TEXTO DA PÁGINA:

3. A subsidiariedade como baliza para a insignificância

Porém, nem sempre é possível, como o foi no exemplo acima, que se determine de plano o caráter bagatelar de uma conduta, o que acontece amiúde em casos de descaminho, crimes previdenciários e de sonegação de impostos. Salta aos olhos que o furto de um batom é conduta insignificante, mas o que dizer de um descaminho em que os produtos têm o valor total de R$ 1.000,00 ou R$ 2.000,00 ou da sonegação de R$ 500,00 de impostos? O que seria, nesses casos, lesão significativa ao bem jurídico protegido?

Para responder a essa questão, torna-se necessário recorrermos a uma decorrência lógica do princípio da fragmentariedade: o caráter subsidiário do sistema penal. De acordo com essa característica, o Direito Penal só deve atuar quando a ação dos outros ramos do ordenamento jurídico se mostrar ineficaz e insuficiente para a repressão do comportamento considerado indesejável. Sendo essa atuação suficiente a eventual resposta penal a essa conduta se torna desnecessária e desproporcional.

Nesse sentido e considerando o caráter fragmentário do Direito como um todo, vemos ocasiões em que mesmo os outros ramos do ordenamento jurídico, que não contém toda a carga sancionatória do Direito Penal, se furtam a atuar, frente ao exíguo dano aos bens jurídicos tutelados. Nestes casos, a atuação estatal, além dos já citados problemas, incorreria em grave ofensa ao princípio da eficiência (Constituição Federal, art. 37, caput) já que o dispêndio de recursos materiais e humanos seria claramente desproporcional ao ganho que se poderia obter. Junte-se a isso o exíguo número de procuradores federais e estaduais, juízes e promotores existentes que devem dar cabo inumeráveis processos (só no Supremo Tribunal Federal são milhares por ano para cada Ministro) e se verá que o caso não é só de coerência jurídica, mas também de compreender, realisticamente, as necessidades e as limitações da práxis estatal.

PARTES DO EXERCÍCIO:
[1] Reproduza o trecho do texto sobre subsidiariedade penal que vai de "Para responder a" até "desnecessária e desproporcional.".
[2] Liste os tipos de caso em que, segundo o texto sobre subsidiariedade penal, muitas vezes não é possível determinar de plano o caráter bagatelar de uma conduta.
[3] Dê seguimento ao texto sobre subsidiariedade penal a partir do ponto em que ele termina.
O material que vem a seguir não tem relação com o texto sobre subsidiariedade penal.

Entradas do conjunto de dados
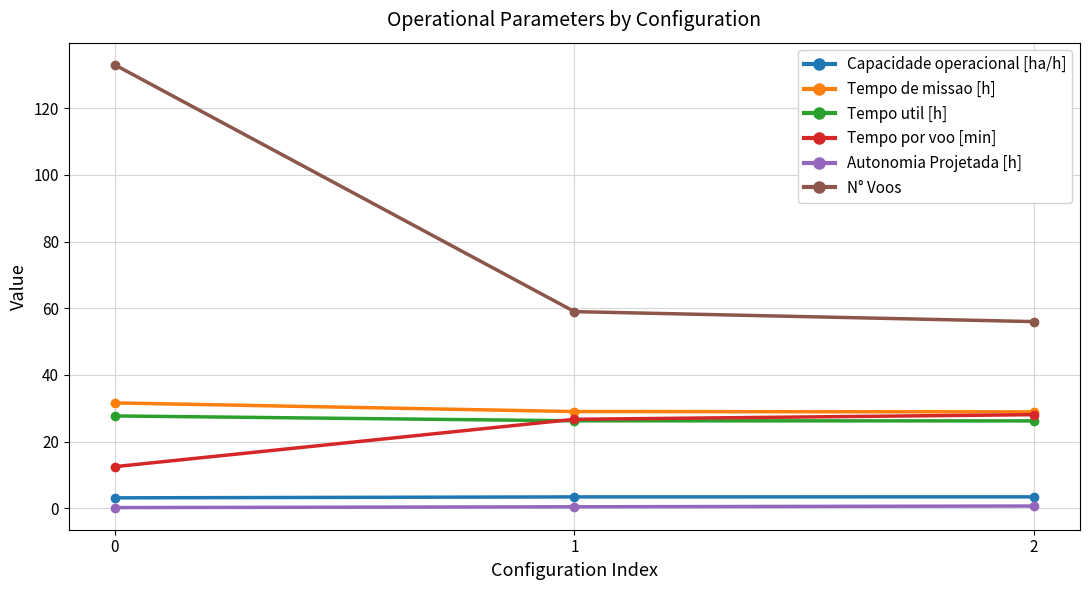

True or false: Tempo util [h] has a value of 8.0 at 0.

False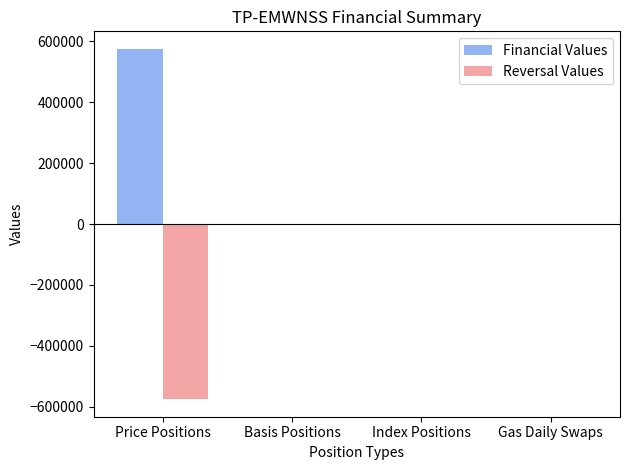

Which category has the highest value in the Financial Values series?

Price Positions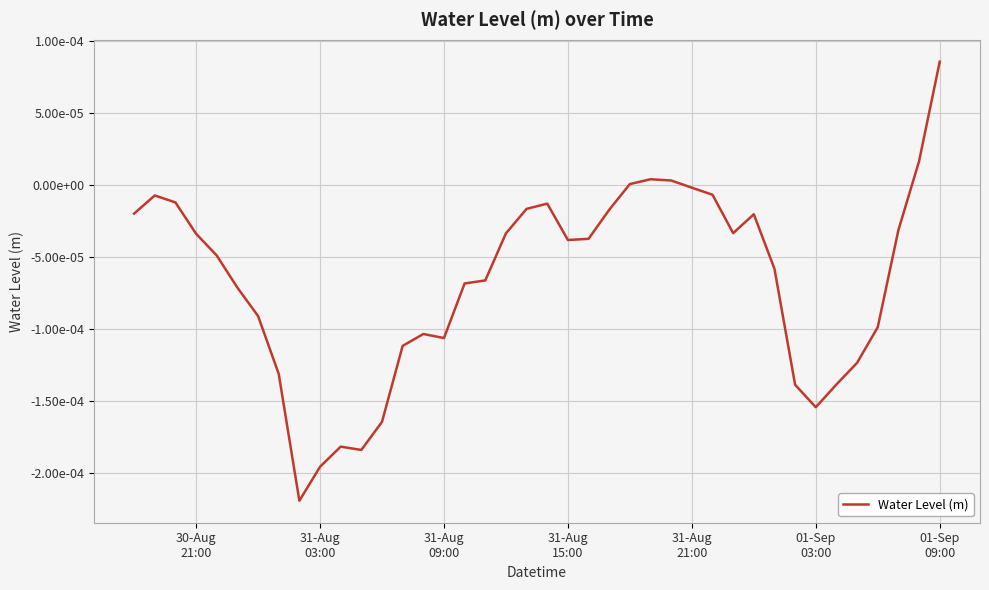

Does the chart display data point markers on the line(s)?

No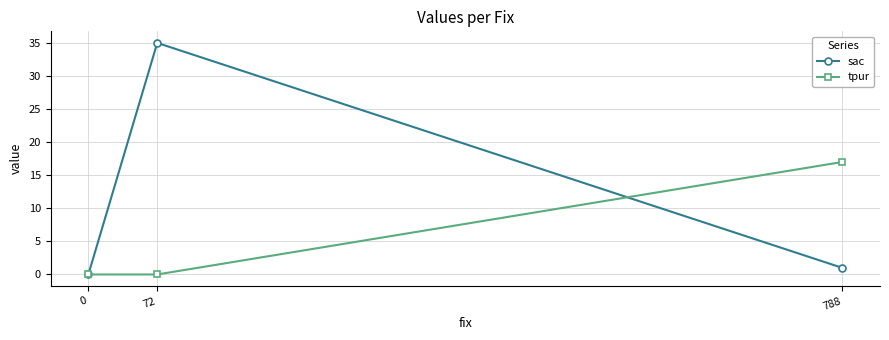

What is the average value of the tpur series?

6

RESPOSTAS EM ORDEM:
[1]
Para responder a essa questão, torna-se necessário recorrermos a uma decorrência lógica do princípio da fragmentariedade: o caráter subsidiário do sistema penal. De acordo com essa característica, o Direito Penal só deve atuar quando a ação dos outros ramos do ordenamento jurídico se mostrar ineficaz e insuficiente para a repressão do comportamento considerado indesejável. Sendo essa atuação suficiente a eventual resposta penal a essa conduta se torna desnecessária e desproporcional.

[2] Descaminho; crimes previdenciários; sonegação de impostos.

[3]
Assim, encontramos em nosso ordenamento jurídico normas segundo as quais o Estado, pelas razões já expostas, se abdica de reprimir certas condutas que, em face de seu valor, se tornam irrelevantes. Ocorre desse modo na Procuradoria da Fazenda Nacional que, de acordo com a lei, está desobrigada de impetrar ações de cobrança de débitos inferiores a R$ 1.000,00. Já na Procuradoria do Instituto Nacional de Seguridade Social (INSS) esse limite se eleva para R$ 5.000,00. Ora, se os Direitos Tributário e Previdenciário, que conta com sanções rigorosas, mas, que de qualquer forma são bem mais suaves que as penas criminais, consideram desnecessária a persecução do autor, o que dirá o Direito Penal, que, como visto, deve agir somente em ultima ratio?

A resposta é dada de forma unânime pelos nossos tribunais como exemplificado abaixo:

Jur. ementada 3636/2002: Penal. Crime previdenciário (CP, art. 168-A). Valor até R$ 5.000,00. Princípio da insignificância (portaria 4.190/99-MPAS).

TRF 4ª REGIÃO - RECURSO CRIMINAL EM SENTIDO ESTRITO Nº 2000.72.01.003148-6/SC (DJU 10.06.02, SEÇÃO 2, P. 495, J. 25.06.02)

EMENTA

PENAL. PROCESSO PENAL. OMISSÃO NO RECOLHIMENTO DE CONTRIBUIÇÕES PREVIDENCIÁRIAS. PORTARIA Nº 4.910/99. MPAS. PRINCÍPIO DA INSIGNIFICÂNCIA PENAL. APLICAÇÃO. PRECEDENTES. QUARTA SEÇÃO DESTE TRIBUNAL. APLICA-SE O PRINCÍPIO DA INSIGNIFICÂNCIA JURÍDICA COMO CAUSA EXCLUDENTE DE TIPICIDADE, QUANDO O CRÉDITO PREVIDENCIÁRIO NÃO ULTRAPASSAR O VALOR EQUIVALENTE A R$ 5.000,00 (CINCO MIL REAIS) CONFORME EXPLICITA A PORTARIA N° 4.910, DE 04 DE JANEIRO DE 1999, DO MPAS, TENDO EM VISTA A INEXISTÊNCIA DE DANO AO ERÁRIO E POR NÃO OFENDER OU COLOCAR EM PERIGO O BEM JURÍDICO PENALMENTE TUTELADO, NÃO PODENDO POR ISSO, SER CONSIDERADO COMO FATO PENALMENTE TÍPICO.

Nesse sentido, conclui-se que o princípio da insignificância encontra balizas sólidas no caráter subsidiário do Direito Penal, isto é, todas as vezes que um dos ramos do ordenamento jurídico se furta a atuar, assim também será, com muito mais razão, no Direito Penal. Portanto, no exemplo acima, todas as apropriações indébitas previdenciárias que não ultrapassarem R$ 5.000,00 serão consideradas fatos atípicos e não o crime descrito no art. 168-A do Código Penal.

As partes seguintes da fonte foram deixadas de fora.